A number of previous posts have highlighted court decisions where prenups (or binding financial agreements) have been held to be invalid.
While the range of situations that might lead to this type of arrangement being declared are not enforceable, six of the main examples are set out below (next week’s post will list another seven):
- The relevant legislative provisions are not followed – the laws in relation to binding financial agreements are very particular. If each aspect is not followed, then there is a real risk that the document will not be binding.
- Failure to get independent advice – one of the key characteristics of the provisions is that each spouse must obtain independent legal advice. A failure to do so (or failure to receive specialist advice) can mean the agreement will be void.
- Unconscionable conduct – this normally arises where it can be shown that one spouse has taken advantage of the other, in circumstances where that other spouse was in a weak position.
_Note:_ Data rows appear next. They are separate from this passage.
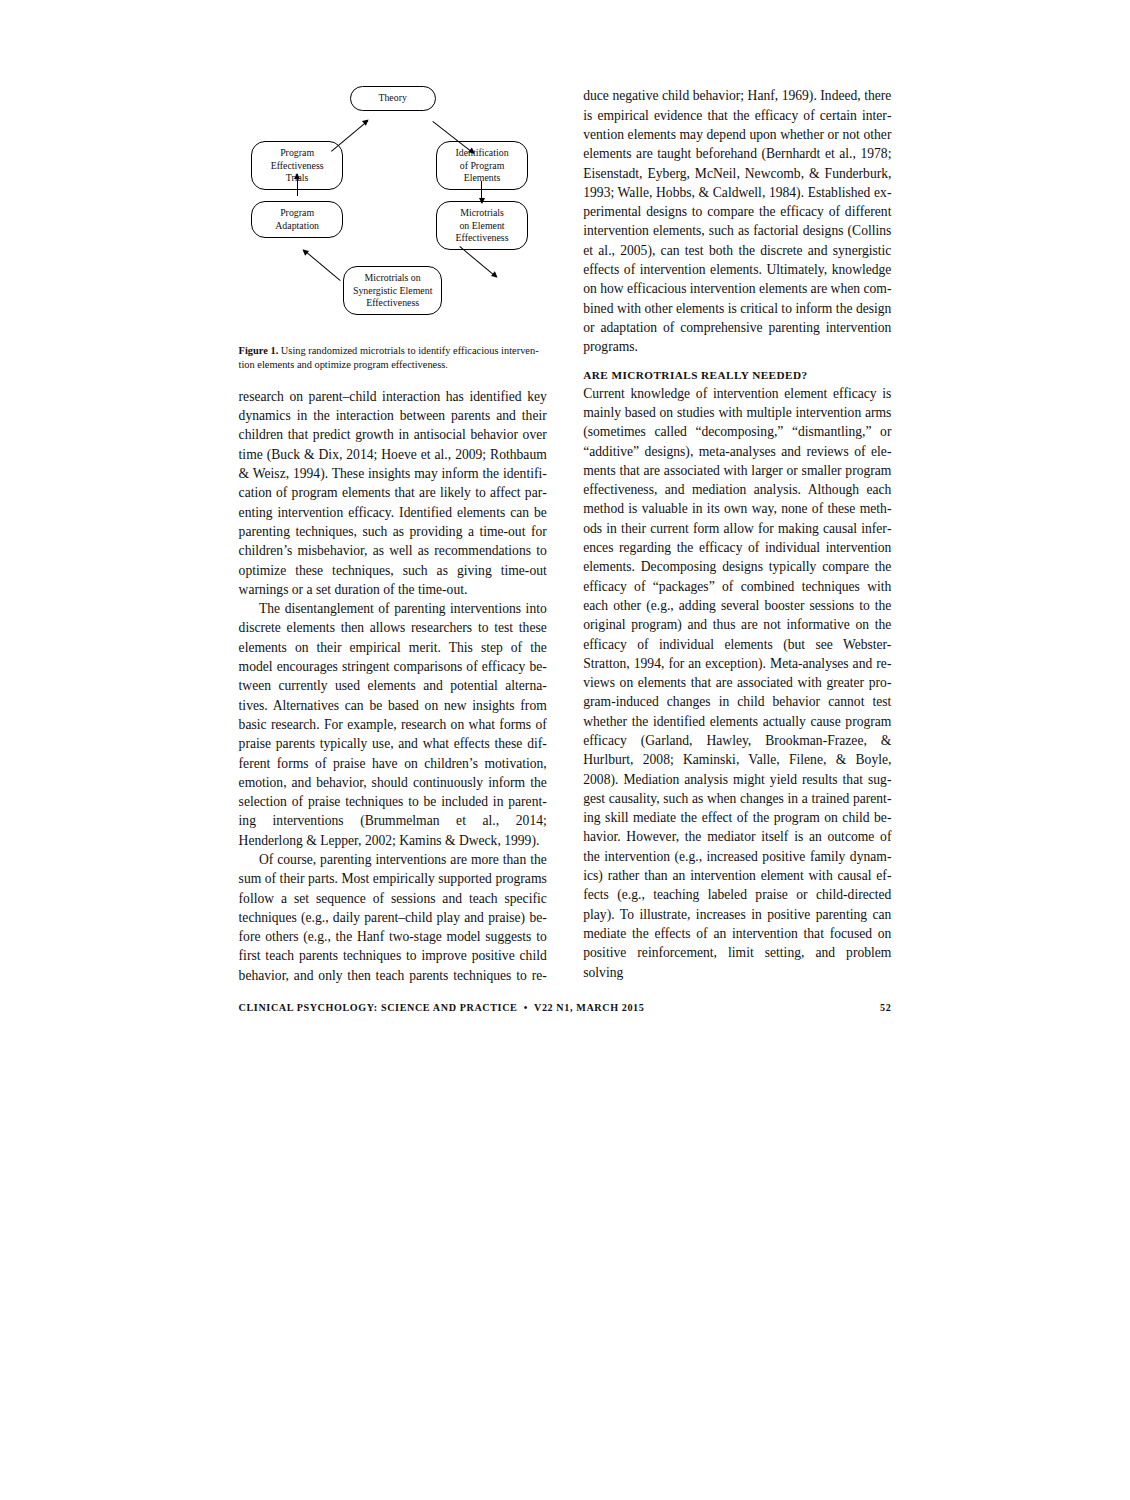Theory
Identification
of Program
Elements
Microtrials
on Element
Effectiveness
Microtrials on
Synergistic Element
Effectiveness
Program
Adaptation
Program
Effectiveness
Trials
Figure 1. Using randomized microtrials to identify efficacious intervention elements and optimize program effectiveness.
research on parent–child interaction has identified key dynamics in the interaction between parents and their children that predict growth in antisocial behavior over time (Buck & Dix, 2014; Hoeve et al., 2009; Rothbaum & Weisz, 1994). These insights may inform the identification of program elements that are likely to affect parenting intervention efficacy. Identified elements can be parenting techniques, such as providing a time-out for children’s misbehavior, as well as recommendations to optimize these techniques, such as giving time-out warnings or a set duration of the time-out.
The disentanglement of parenting interventions into discrete elements then allows researchers to test these elements on their empirical merit. This step of the model encourages stringent comparisons of efficacy between currently used elements and potential alternatives. Alternatives can be based on new insights from basic research. For example, research on what forms of praise parents typically use, and what effects these different forms of praise have on children’s motivation, emotion, and behavior, should continuously inform the selection of praise techniques to be included in parenting interventions (Brummelman et al., 2014; Henderlong & Lepper, 2002; Kamins & Dweck, 1999).
Of course, parenting interventions are more than the sum of their parts. Most empirically supported programs follow a set sequence of sessions and teach specific techniques (e.g., daily parent–child play and praise) before others (e.g., the Hanf two-stage model suggests to first teach parents techniques to improve positive child behavior, and only then teach parents techniques to reduce negative child behavior; Hanf, 1969). Indeed, there is empirical evidence that the efficacy of certain intervention elements may depend upon whether or not other elements are taught beforehand (Bernhardt et al., 1978; Eisenstadt, Eyberg, McNeil, Newcomb, & Funderburk, 1993; Walle, Hobbs, & Caldwell, 1984). Established experimental designs to compare the efficacy of different intervention elements, such as factorial designs (Collins et al., 2005), can test both the discrete and synergistic effects of intervention elements. Ultimately, knowledge on how efficacious intervention elements are when combined with other elements is critical to inform the design or adaptation of comprehensive parenting intervention programs.
Are Microtrials Really Needed?
Current knowledge of intervention element efficacy is mainly based on studies with multiple intervention arms (sometimes called “decomposing,” “dismantling,” or “additive” designs), meta-analyses and reviews of elements that are associated with larger or smaller program effectiveness, and mediation analysis. Although each method is valuable in its own way, none of these methods in their current form allow for making causal inferences regarding the efficacy of individual intervention elements. Decomposing designs typically compare the efficacy of “packages” of combined techniques with each other (e.g., adding several booster sessions to the original program) and thus are not informative on the efficacy of individual elements (but see Webster-Stratton, 1994, for an exception). Meta-analyses and reviews on elements that are associated with greater program-induced changes in child behavior cannot test whether the identified elements actually cause program efficacy (Garland, Hawley, Brookman-Frazee, & Hurlburt, 2008; Kaminski, Valle, Filene, & Boyle, 2008). Mediation analysis might yield results that suggest causality, such as when changes in a trained parenting skill mediate the effect of the program on child behavior. However, the mediator itself is an outcome of the intervention (e.g., increased positive family dynamics) rather than an intervention element with causal effects (e.g., teaching labeled praise or child-directed play). To illustrate, increases in positive parenting can mediate the effects of an intervention that focused on positive reinforcement, limit setting, and problem solving
Clinical Psychology: Science and Practice • V22 N1, March 2015 52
- Abandonment or revocation by conduct – over time, the parties may start to consider themselves not to be bound by the arrangement, and even enter into inconsistent arrangements. If this occurs, then the original agreement is likely to be ignored.
- Undue influence – this can arise in a range of circumstances and does not necessarily require that a spouse be completely overborne.
- Duress – if one spouse can demonstrate that they effectively felt that they had no alternative but to sign the document, then a case of duress can be substantiated.
** For the trainspotters, the title of today's post is riffed from the Prince song 'Illusion, Coma, Pimp & Circumstance'.